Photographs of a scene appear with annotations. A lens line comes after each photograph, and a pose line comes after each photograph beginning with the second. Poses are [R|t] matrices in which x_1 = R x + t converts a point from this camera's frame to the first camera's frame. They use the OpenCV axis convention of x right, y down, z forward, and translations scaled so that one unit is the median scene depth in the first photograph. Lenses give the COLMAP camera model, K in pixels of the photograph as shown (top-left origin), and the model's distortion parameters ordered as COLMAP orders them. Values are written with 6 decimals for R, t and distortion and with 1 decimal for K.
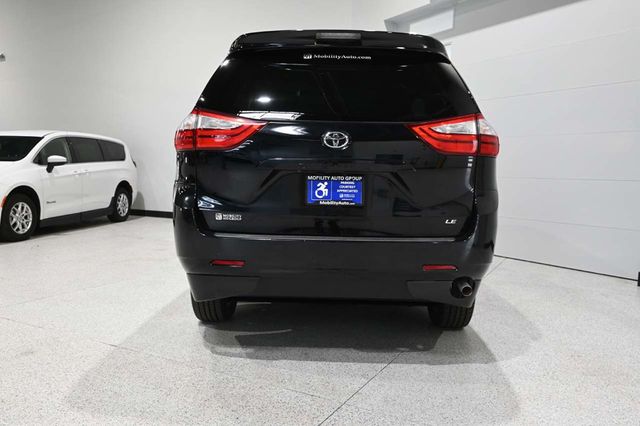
lens RADIAL K [[510.1, 0, 320.0], [0, 510.1, 213.0], [0, 0, 1]] dist [0.001664, 0.000248]
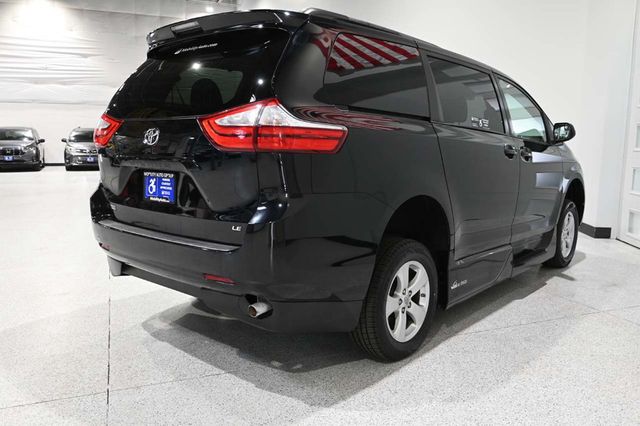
lens RADIAL K [[510.1, 0, 320.0], [0, 510.1, 213.0], [0, 0, 1]] dist [0.001664, 0.000248]
pose [[0.769063, 0.073320, -0.634953, 0.914059], [-0.040389, 0.996988, 0.066205, -0.072473], [0.637895, -0.025270, 0.769708, 0.427018]]
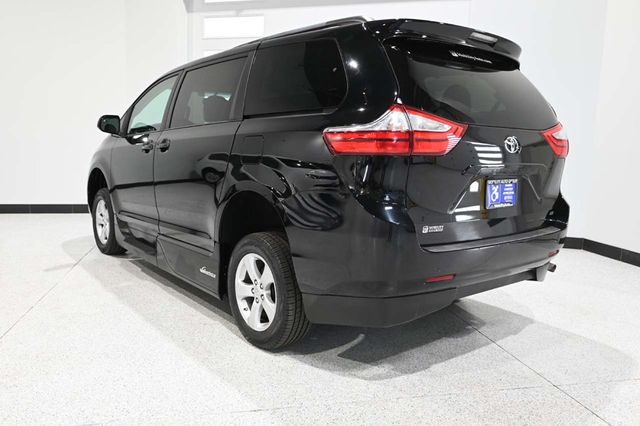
lens RADIAL K [[510.1, 0, 320.0], [0, 510.1, 213.0], [0, 0, 1]] dist [0.001664, 0.000248]
pose [[0.759473, -0.084543, 0.645022, -0.929170], [0.033258, 0.995269, 0.091289, -0.111470], [-0.649688, -0.047880, 0.758692, 0.448099]]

========

> [WORK TASK] Report each line of the items above that contains the string "pose", copying every such line in full.

> [EXERCISE SOLUTION]
Photographs of a scene appear with annotations. A lens line comes after each photograph, and a pose line comes after each photograph beginning with the second. Poses are [R|t] matrices in which x_1 = R x + t converts a point from this camera's frame to the first camera's frame. They use the OpenCV axis convention of x right, y down, z forward, and translations scaled so that one unit is the median scene depth in the first photograph. Lenses give the COLMAP camera model, K in pixels of the photograph as shown (top-left origin), and the model's distortion parameters ordered as COLMAP orders them. Values are written with 6 decimals for R, t and distortion and with 1 decimal for K.
pose [[0.769063, 0.073320, -0.634953, 0.914059], [-0.040389, 0.996988, 0.066205, -0.072473], [0.637895, -0.025270, 0.769708, 0.427018]]
pose [[0.759473, -0.084543, 0.645022, -0.929170], [0.033258, 0.995269, 0.091289, -0.111470], [-0.649688, -0.047880, 0.758692, 0.448099]]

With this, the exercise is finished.